Score Function and Fisher Information
Table of contents
Score Function
The score function is the first derivative (gradient) of the log-likelihood function with respect to the parameter $\theta$.
The way we find MLE is by taking the derivative of $\ell(\theta)$ with respect to $\theta$, and see which value of $\theta$ makes the derivative zero.
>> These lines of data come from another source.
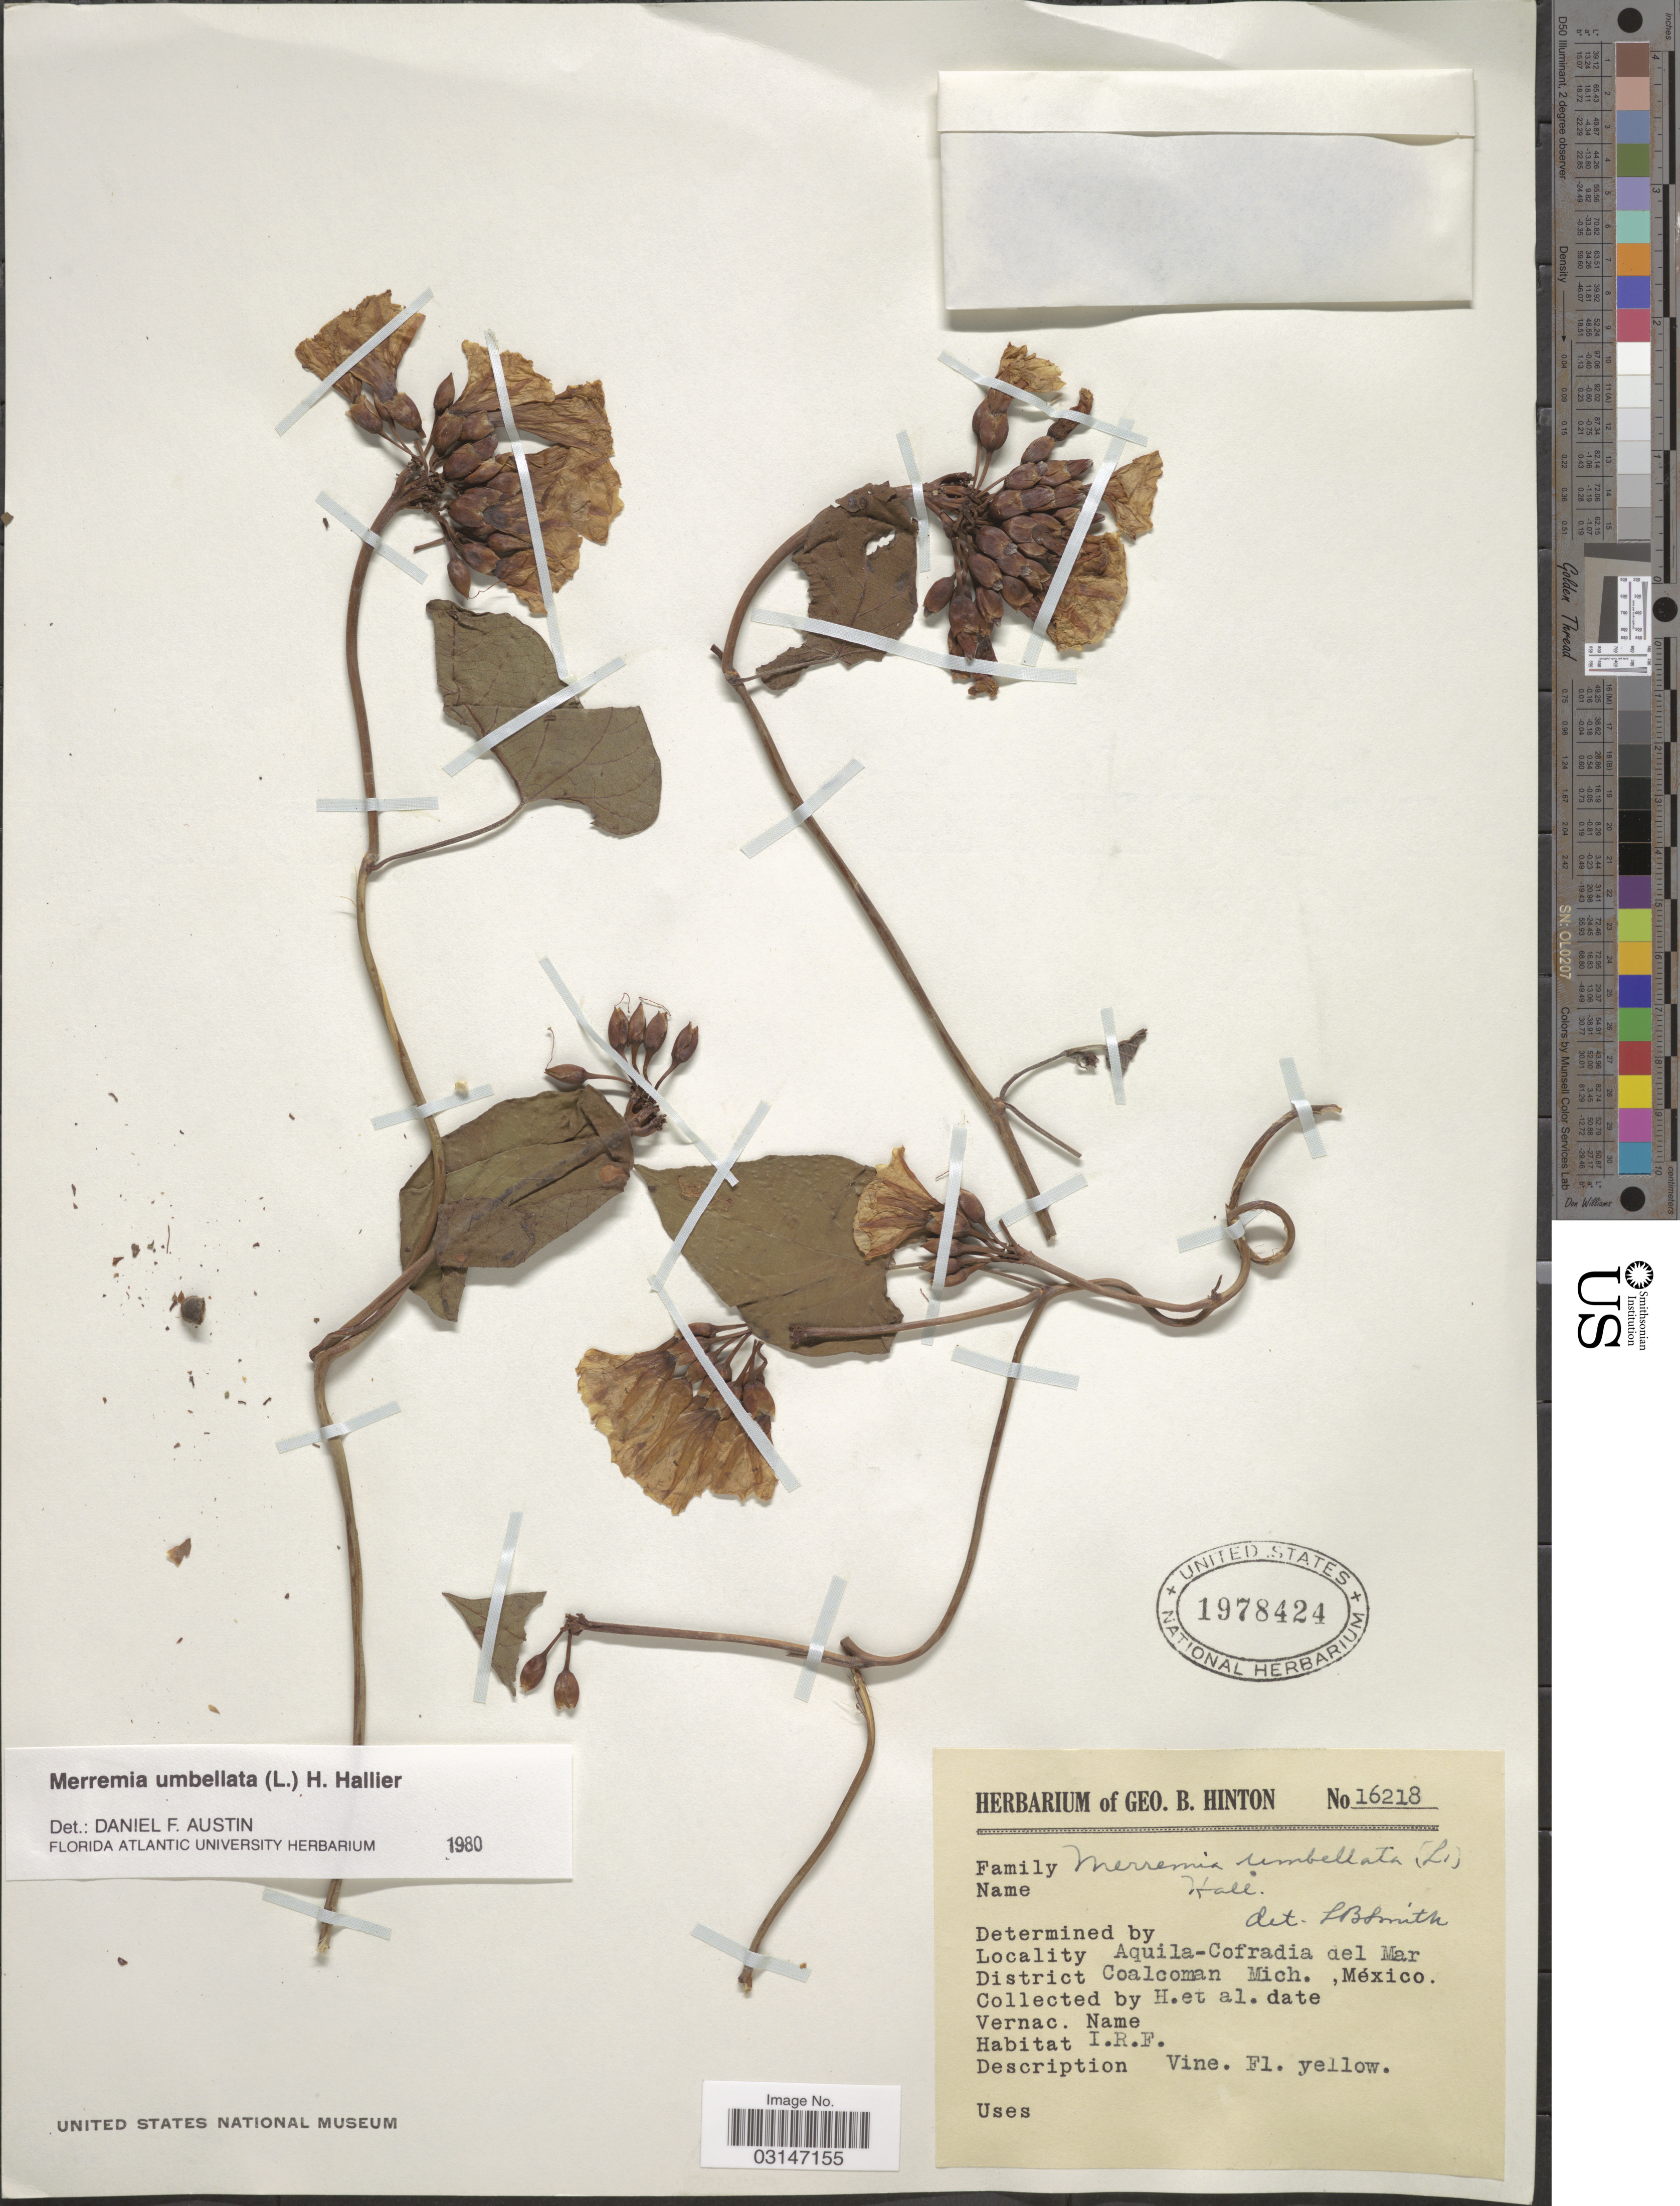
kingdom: Plantae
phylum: Tracheophyta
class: Magnoliopsida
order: Solanales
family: Convolvulaceae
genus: Camonea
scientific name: Camonea umbellata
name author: (L.) A. R. Simões & Staples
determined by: Strong, Mark T., (BOT), Smithsonian Institution - National Museum of Natural History (UNITED STATES)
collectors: G. B. Hinton & et al.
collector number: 16218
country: Mexico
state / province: Michoacán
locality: Aquila-Cofradia del Mar, District Coalcoman.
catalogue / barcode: US 1978424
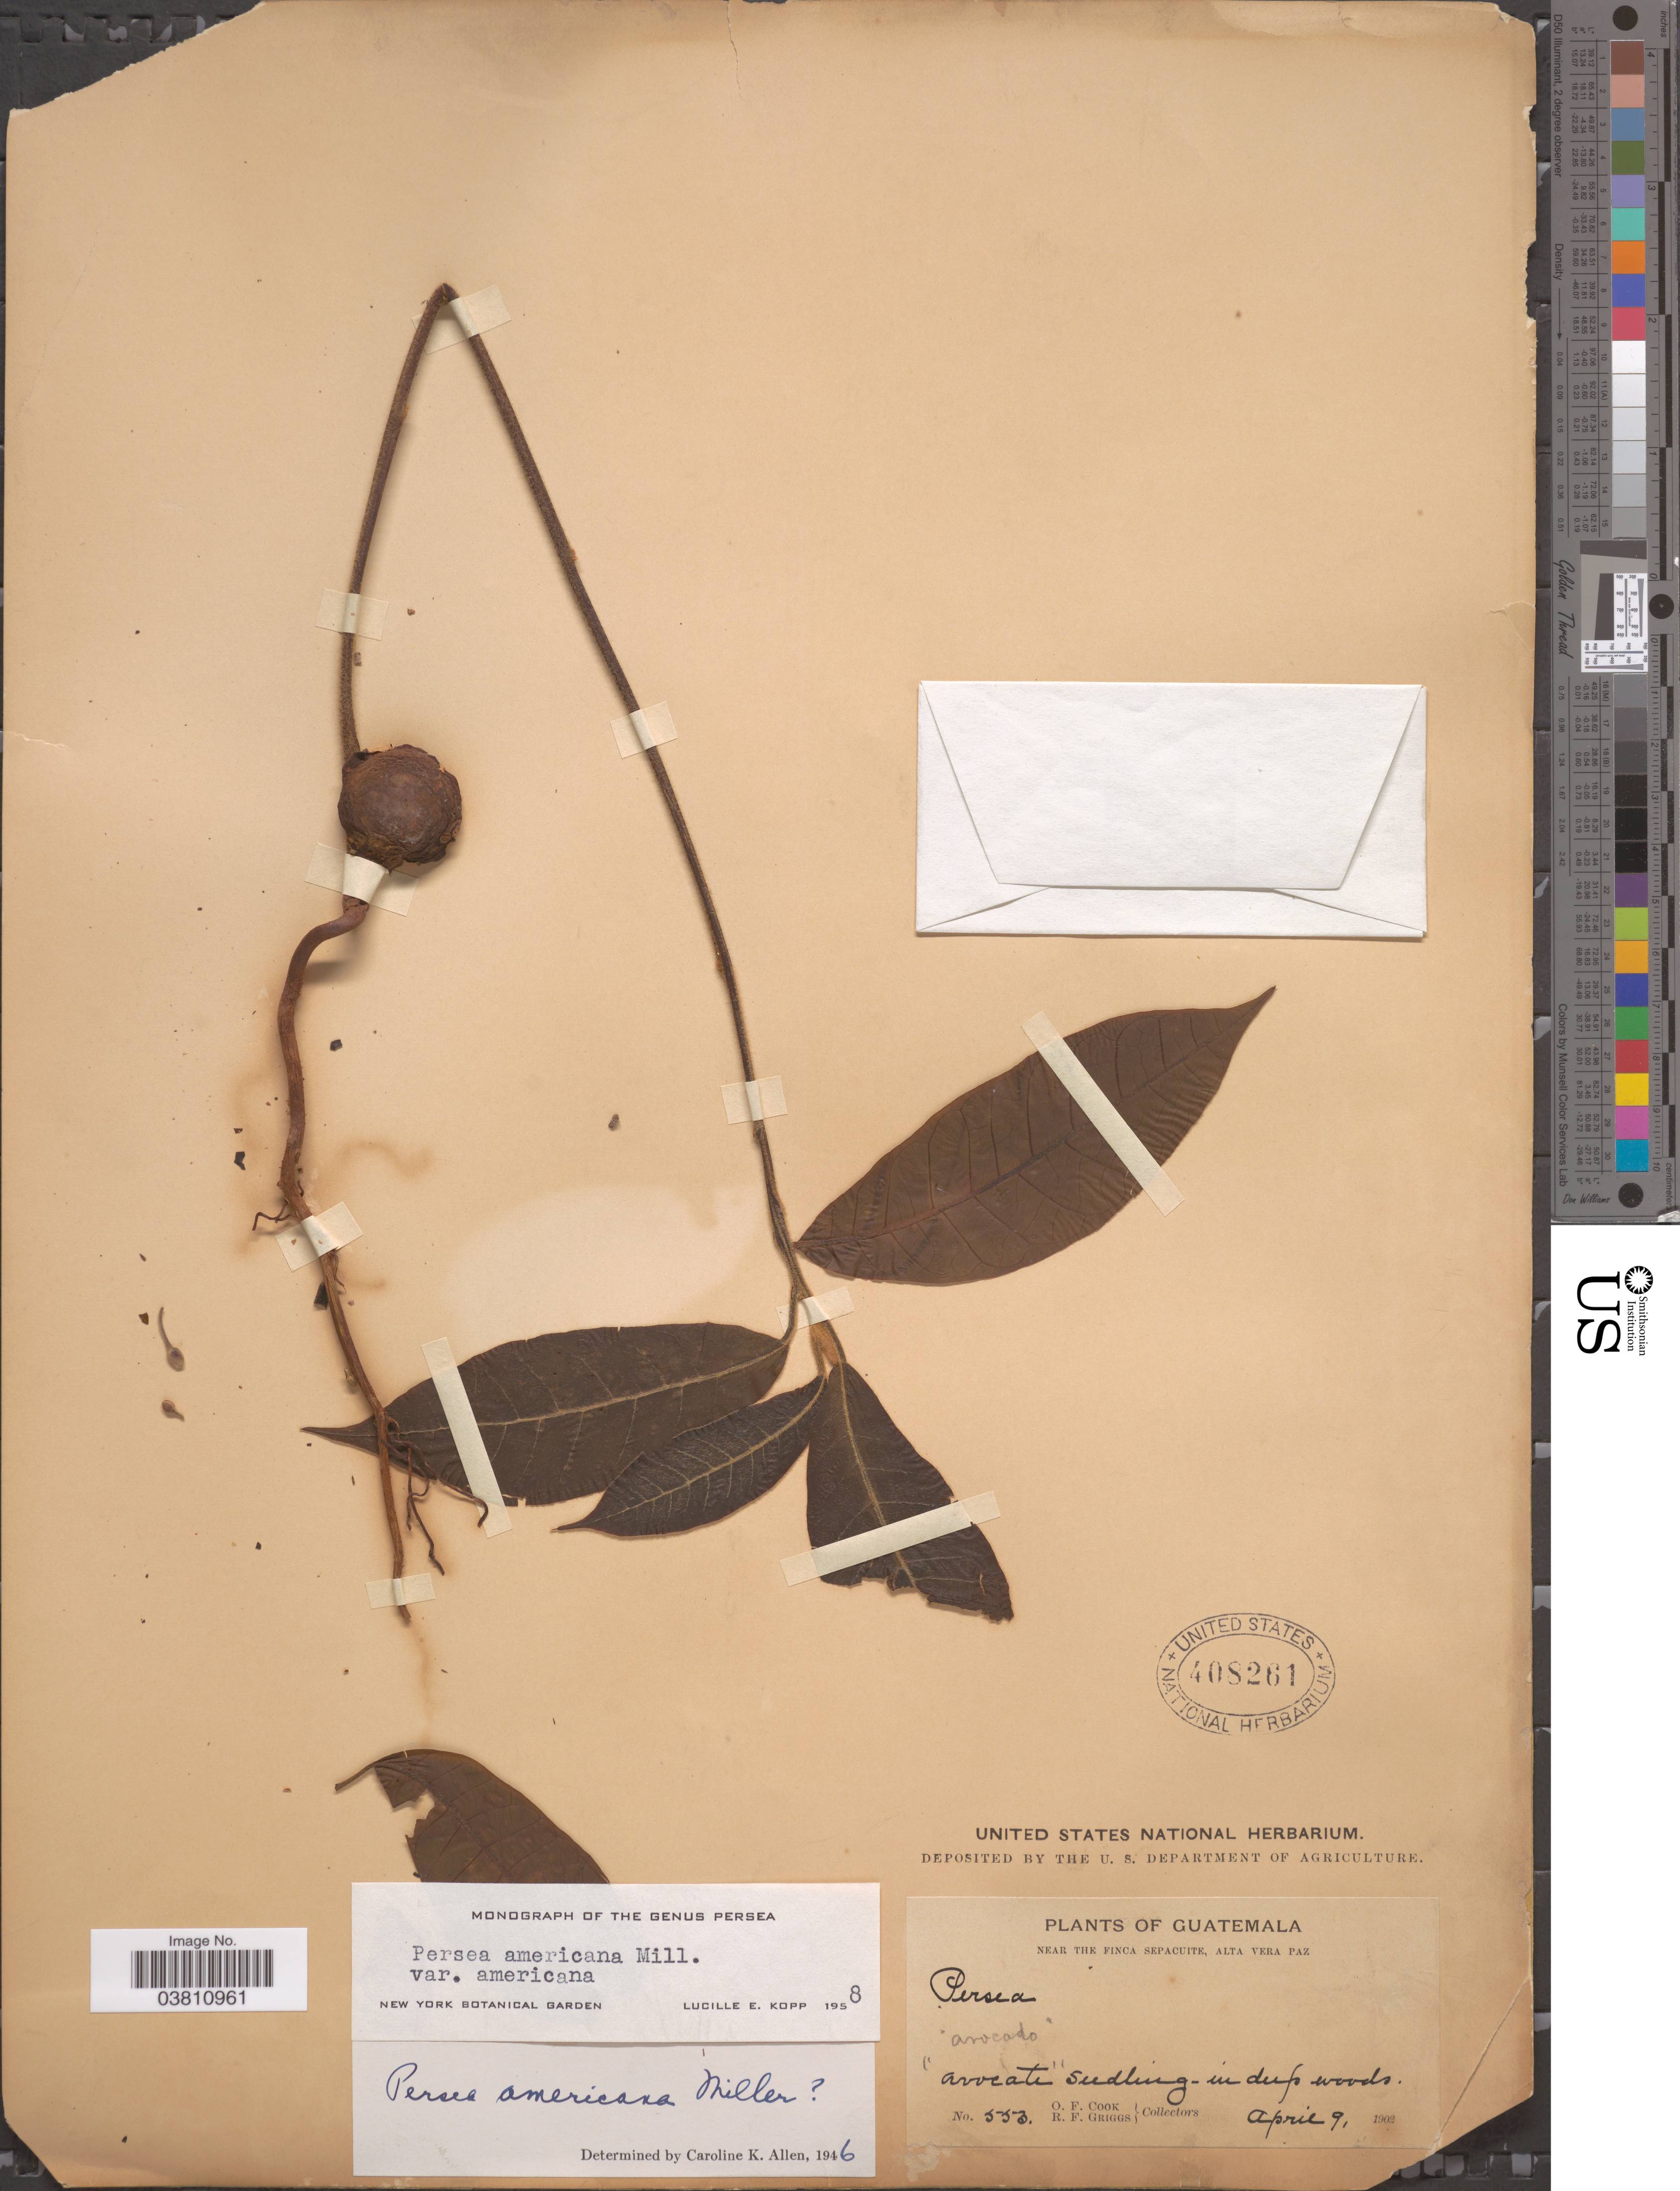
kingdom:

So it makes sense to want to have a gradient of $\ell(\theta)$.
The log-likelihood function is:
\[\ell(\theta) = \sum_{i=1}^n \log f(x_i; \theta)\]The score function is:
$$ s(\theta) = \nabla_\theta \ell(\theta) = \sum_{i=1}^n \nabla_\theta \log f(x_i; \theta) $$
Other notation
Some people like to define the score function for a single observation $X_i$:
\[s(\theta; x_i) = \frac{\partial \log f(x_i; \theta)}{\partial \theta}\]And say that the score function for the entire sample is:
\[s(\theta) = \sum_{i=1}^n s(\theta; x_i)\]Expected Value of the Score Function
When $\theta^*$ is the true parameter of $X_i$,
\[E[s(\theta^*; x_i)] = 0\]Which makes sense, because we want all the partial derivatives to be zero (at a maxima) when we have the true parameter.
Fisher Information
The Fisher information is the variance of the score function.
$$ I_n(\theta) = \Var(s(\theta)) = \sum_{i=1}^n \Var(s(\theta; x_i)) $$
For IID samples, it suffices to calculate the variance of the score function for a single observation:
\[I(\theta) = \Var(s(\theta; x_i))\]And then $I_n(\theta) = n I(\theta)$.
There are several other ways to define the Fisher information.
First one is to use the fact that the score function has expected value 0 around the true parameter:
\[I(\theta) = E[s^2(\theta; x_i)] - E[s(\theta; x_i)]^2 = E[s^2(\theta; x_i)] = \E \left[ \left( \frac{\partial \log f(x_i; \theta)}{\partial \theta} \right)^2 \right]\]Furthermore, you could also derive the fact that:
\[\frac{\partial^2 \log f(x_i; \theta)}{\partial \theta^2} = - \left( \frac{\partial \log f(x_i; \theta)}{\partial \theta} \right)^2\]And then you could define the Fisher information for a single observation as:
$$ I(\theta) = -E \left[ \frac{\partial^2 \log f(x_i; \theta)}{\partial \theta^2} \right] $$
Don’t forget $I_n(\theta) = n I(\theta)$ (for IID samples).
Interpretation of Fisher Information
We know that the second derivative of a function is a measure of curvature.
So the Fisher information is a measure of the curvature of the log-likelihood function around $\theta$.
If the curve is shallow, then the Fisher information is small, meaning, this may have been just a local maxima and we may not be very confident with our MLE.
It turns out that $\theta$ is easier to estimate with MLE when the Fisher information is large.
Inverse of Fisher Information
The inverse of the Fisher information is the variance of the MLE:
$$ \Var(\hat{\theta}) \approx \frac{1}{I_n(\hat{\theta})} $$
This matches up with the interpretation above: larger Fisher information means smaller variance of the MLE, meaning our estimate is more precise.